===== Listed entries

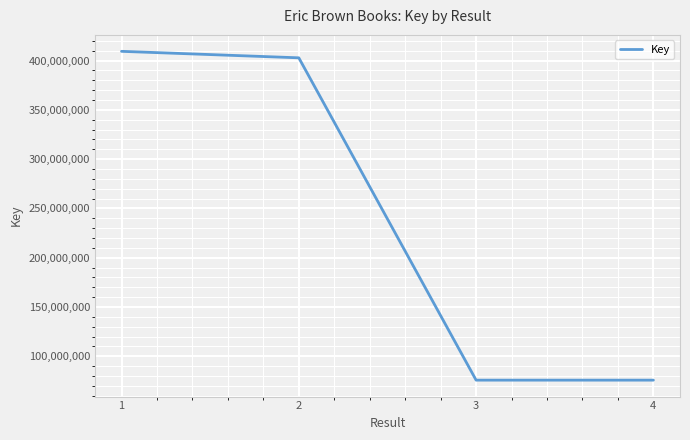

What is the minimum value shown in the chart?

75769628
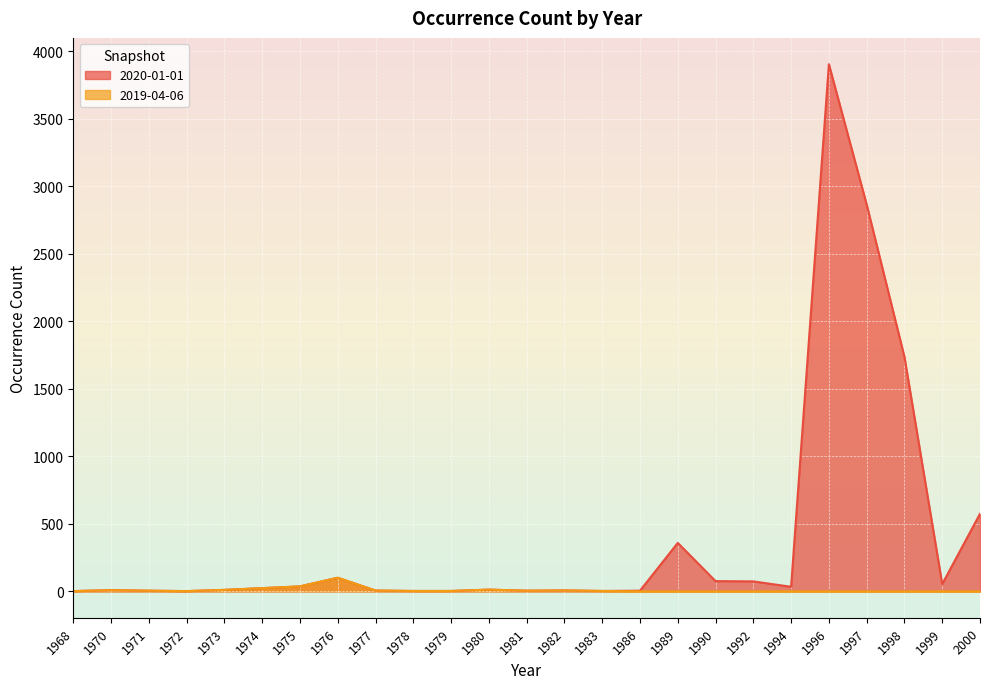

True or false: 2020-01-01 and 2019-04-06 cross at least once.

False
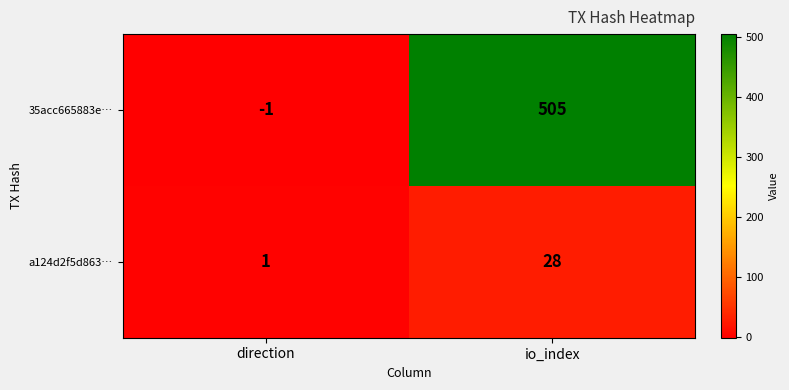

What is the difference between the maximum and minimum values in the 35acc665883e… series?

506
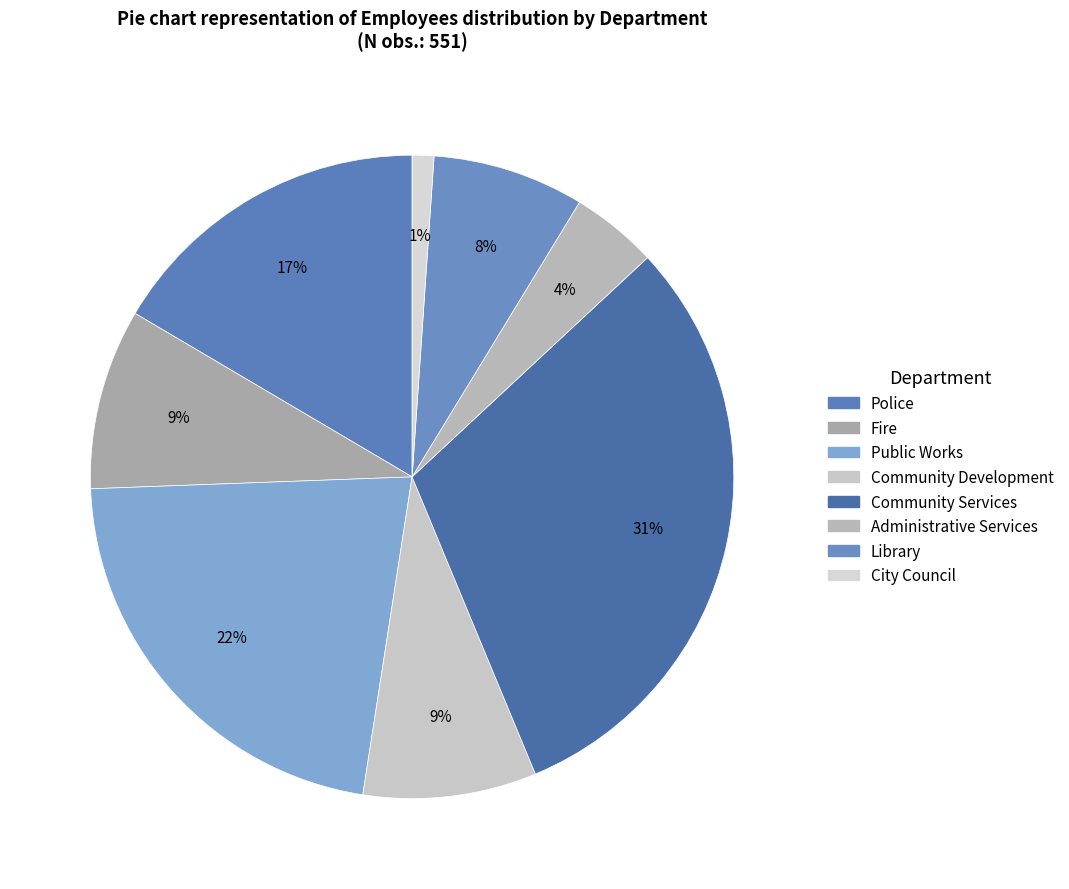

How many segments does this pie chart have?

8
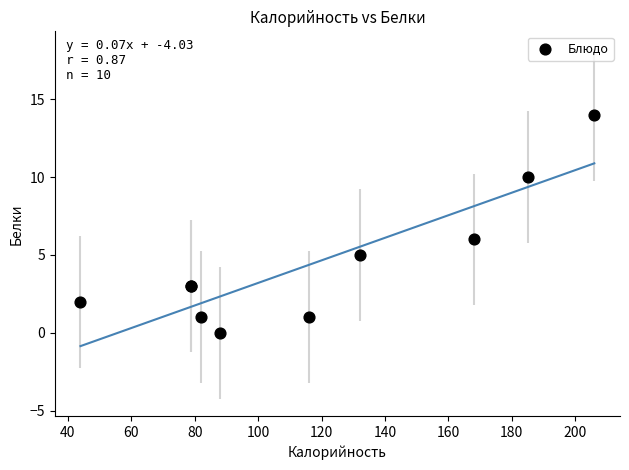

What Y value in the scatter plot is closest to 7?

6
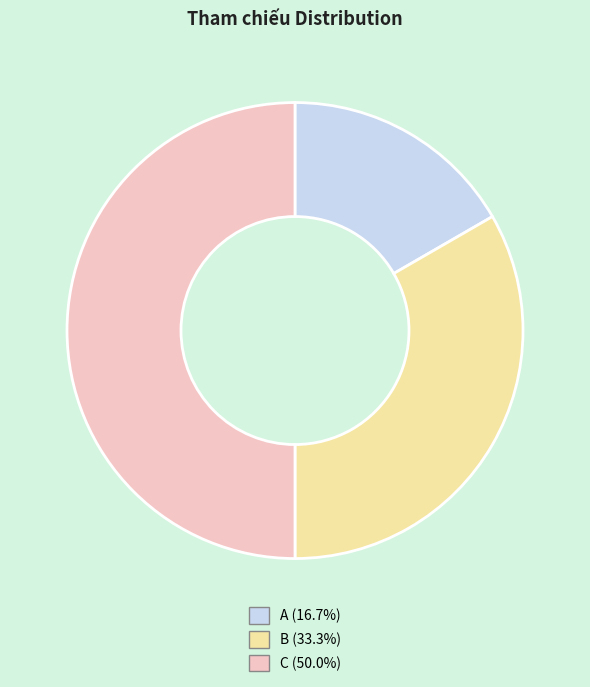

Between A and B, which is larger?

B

==========
===== Listed entries

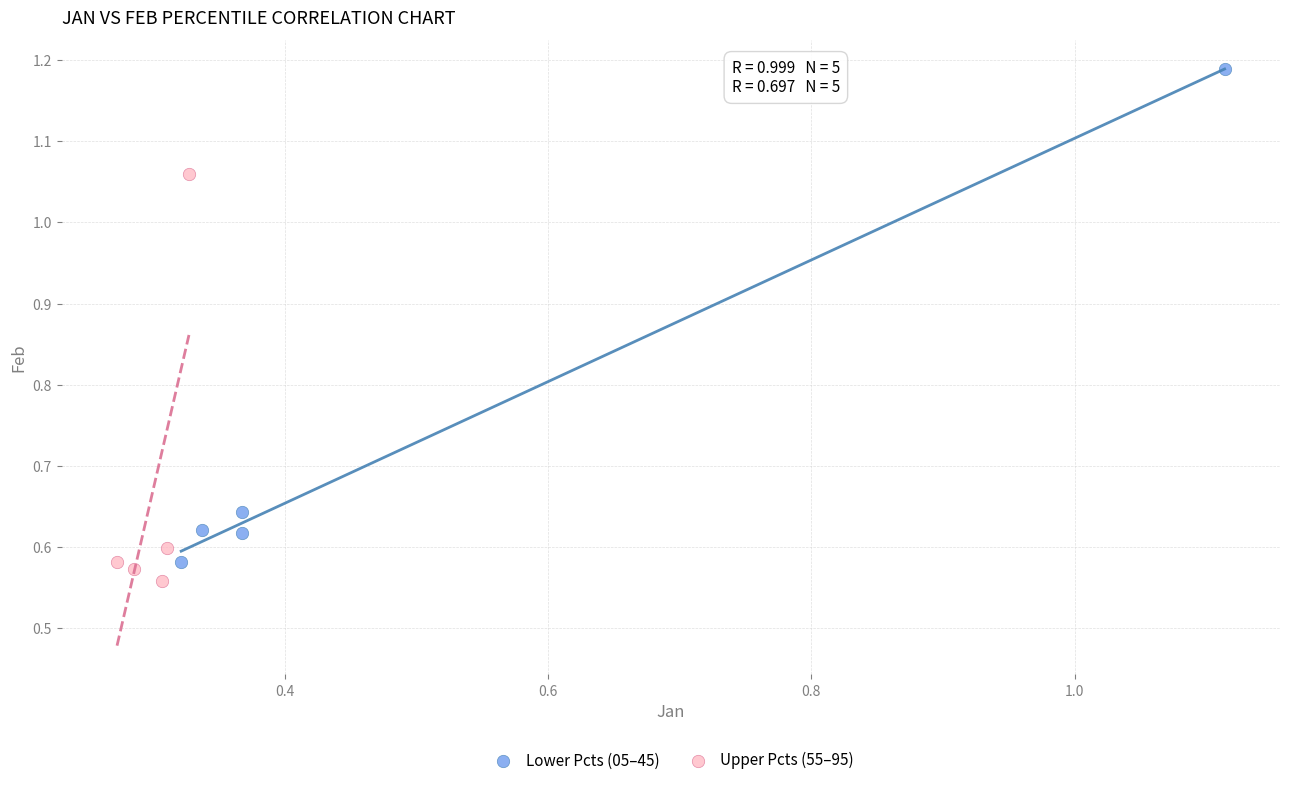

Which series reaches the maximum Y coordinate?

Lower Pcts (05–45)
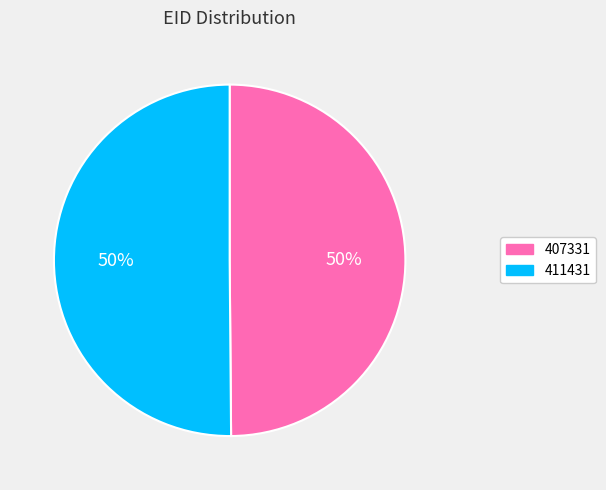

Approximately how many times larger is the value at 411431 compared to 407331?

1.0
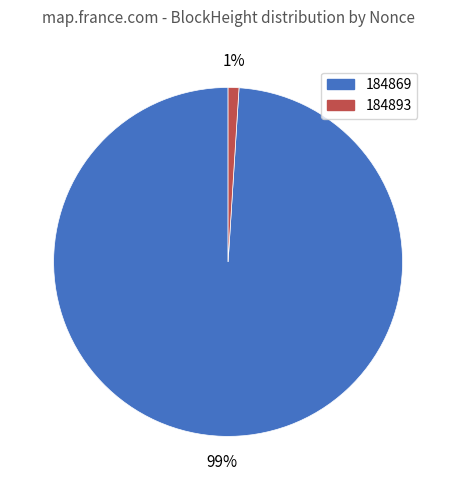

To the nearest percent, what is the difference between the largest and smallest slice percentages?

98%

==========
===== Listed entries

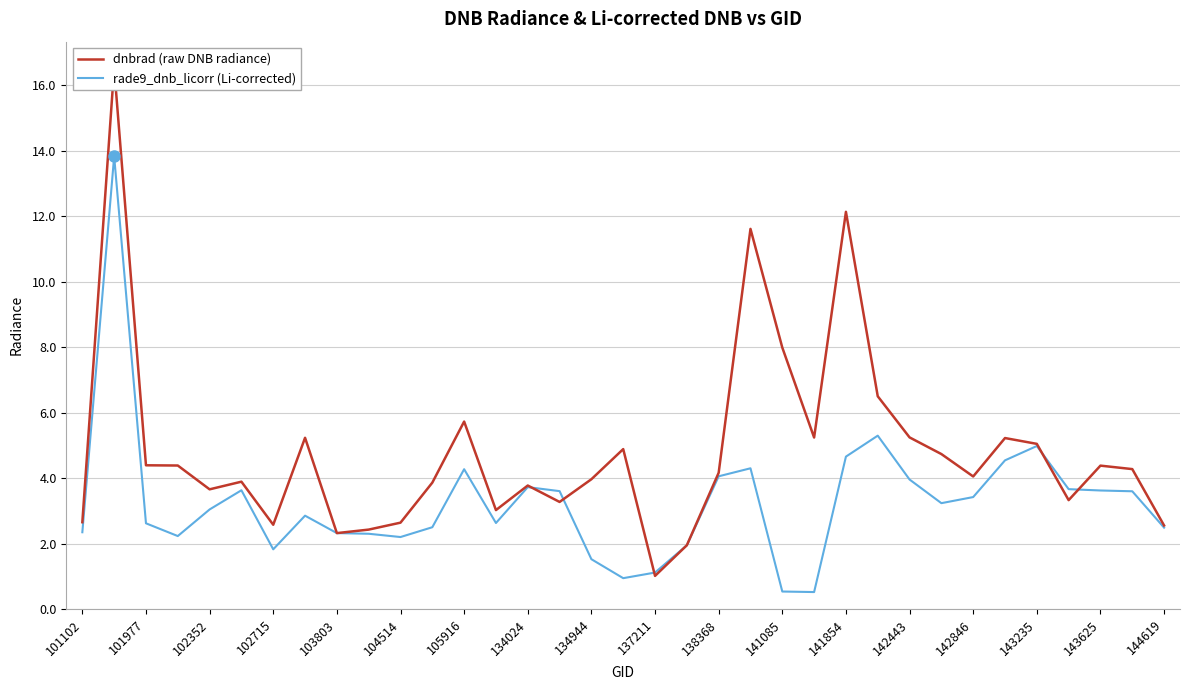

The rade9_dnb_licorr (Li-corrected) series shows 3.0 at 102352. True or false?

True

==========

- What you should do -
Update the entries from the line containing "Approximately how many" through the line containing "To the nearest", putting "gap" in place of "difference" and keeping everything else the same. Leave the pictures out of your answer.

- Answer to the problem -
Approximately how many times larger is the value at 411431 compared to 407331?

1.0

To the nearest percent, what is the gap between the largest and smallest slice percentages?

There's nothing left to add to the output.